▶ _Source text_:
We hope you become inspired, too!

entrepreneurship at bschool

Today’s question is: What resources are available for student entrepreneurs?

Isser Gallogly, Assistant Dean of MBA Admissions at NYU Stern School of Business: The W.R. Berkley Innovation Lab includes an annual $200K Entrepreneurs Challenge.  This past year, 231 teams comprising more than 800 entrants from 16 schools at NYU competed in one of three challenges: New Venture, Social Venture and Technology Venture.

Melissa Fogerty, Director of Admissions at Yale School of Management: Students from across campus participate in the courses and programs run by our Program on Entrepreneurship, which hosts numerous entrepreneurship electives like Venture Capital & Private Equity Investments, Start-up Founder Practicum (a mechanism for SOM students to work on their start-up ventures for credit), Impact Investing, and New Ventures in Healthcare and the Life Sciences.

Our students also connect with their peers and faculty around Yale through the Yale Entrepreneurial Institute, a campus-wide convening space for entrepreneurs, to start new ventures. This points to one of the huge reasons we put so much energy into engaging with the rest of Yale: it gives our students the opportunity to build diverse teams around meaningful projects, and by doing so, to forge relationships that will benefit them throughout their careers.

Alex Lawrence, Assistant Dean of  MBA Admissions at UCLA Anderson School of Management: The Price Center for Entrepreneurship and Innovation, which includes the Anderson Venture Accelerator, 24 courses involving 20 faculty members, and Entrepreneur Association (student club) presents more than 150 events each year.

▶ _Activity A_: Check each statement against the text on resources for student entrepreneurs. Answer yes or no, and quote the deciding words: (i) the NYU Entrepreneurs Challenge had entrants compete in one of four challenges; (ii) Yale's Start-up Founder Practicum lets SOM students work on their start-up ventures for credit; (iii) UCLA's Price Center includes 24 courses involving 20 faculty members.
▶ _Activity B_: Carry the text on resources for student entrepreneurs forward, starting after its final sentence.

▶ _Dataset excerpts_:
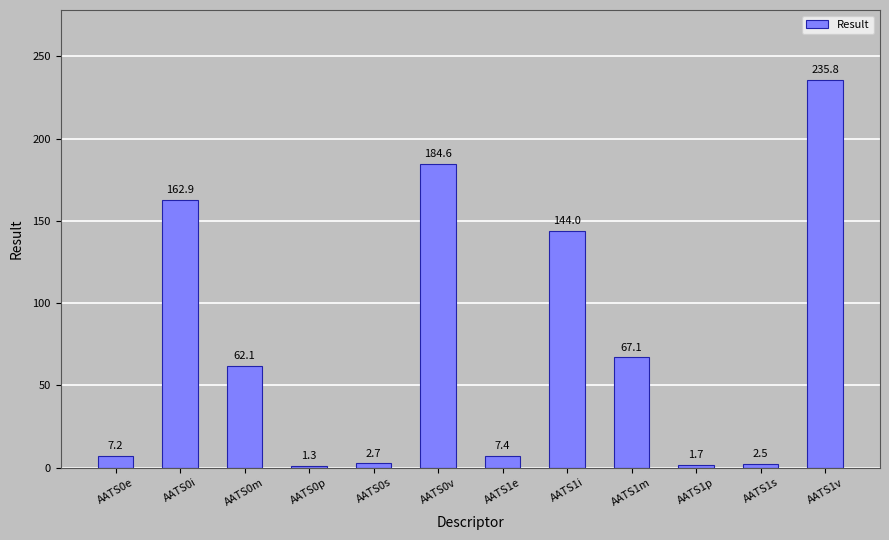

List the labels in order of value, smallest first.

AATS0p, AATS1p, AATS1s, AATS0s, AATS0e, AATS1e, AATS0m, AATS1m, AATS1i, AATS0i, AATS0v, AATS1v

--

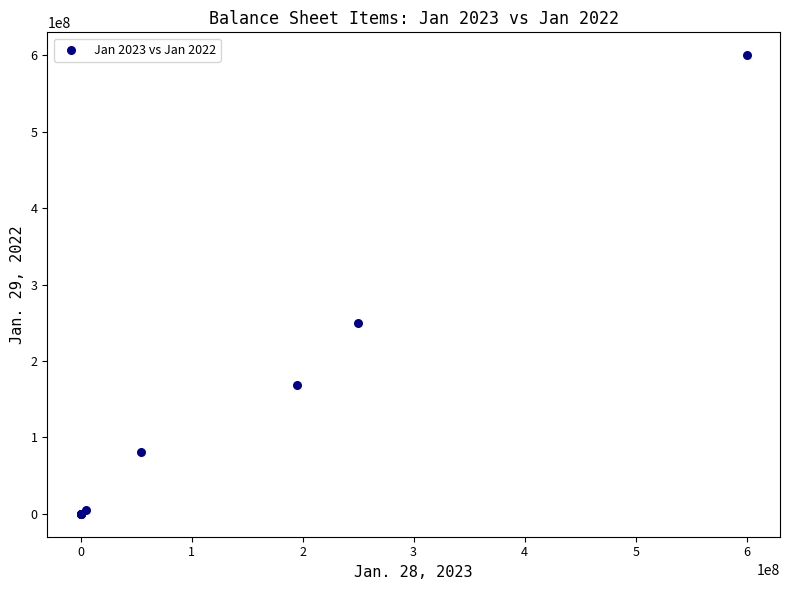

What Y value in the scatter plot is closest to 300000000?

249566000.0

▶ _Task response A_:
(i) No: "competed in one of three challenges: New Venture, Social Venture and Technology Venture."
(ii) Yes: "a mechanism for SOM students to work on their start-up ventures for credit"
(iii) Yes: "24 courses involving 20 faculty members"

▶ _Task response B_:
Kelly R. Wilson, Executive Director of Admissions at CMU Tepper School of Business: The Swartz Center for Entrepreneurship unites the Tepper School with the world’s top-ranked Computer Science college, acclaimed Engineering and Fine Arts schools, and students, faculty and innovation from across a campus that is acclaimed for its startups, research and new big ideas.

Allison Jamison, Admissions Director at Duke University’s Fuqua School of Business: Fuqua has a very active entrepreneurship community.  The Program 4 Entrepreneurs (P4E) is a great way for those interested in entrepreneurship to gain experience or grow an idea. If you have an idea for a start up, or want to be a part of a start up team, this is the place to start.  We also maintain a network of alumni entrepreneurs at DukeGEN that works with our staff, faculty, students, and alumni to advance entrepreneurial activities.

John Roeder, Assistant Dean Graduate Admissions at SMU Cox School of Business: Since its founding more than three decades ago, the Caruth Institute for Entrepreneurship has continuously developed innovative courses and programs to help students keep pace with the dynamic, rapidly changing field of entrepreneurship. They sponsor the Cox MBA Venture fund, the Southwest Venture Forum, and the Dallas 100 Awards, which is an annual event that identifies and honors the 100 fastest-growing privately held companies in the Dallas area.

Judi Byers, Executive Director of Admissions and Financial Aid at Cornell’s Johnson Graduate School of Management, tapped Najeen Riazi (MBA ’17) for input: Multiple internal resources at Cornell include a university-wide incubator and resource office, support for numerous case competitions, and graduate-level programming. Br Ventures is a seed-stage venture capital fund focused on providing funding to early-stage, high-growth businesses.

BR Consulting offers commercial and strategic consulting to startup companies, helping them bridge the gap between business idea and company growth. BR Microenterprise offers business advising and lending services to needs-based local entrepreneurs. BR Microenterprise is based at Johnson’s Center for Sustainable Global Enterprise in partnership with a local credit union.

BR Advisory assists on getting young companies off on the right legal track. BR Tech Transfer is a continuous business collaboration between our Entrepreneurship and Innovation Institute (EII) and the Cornell Center for Technology Enterprise and Commercialization to help commercialize more Cornell technology faster.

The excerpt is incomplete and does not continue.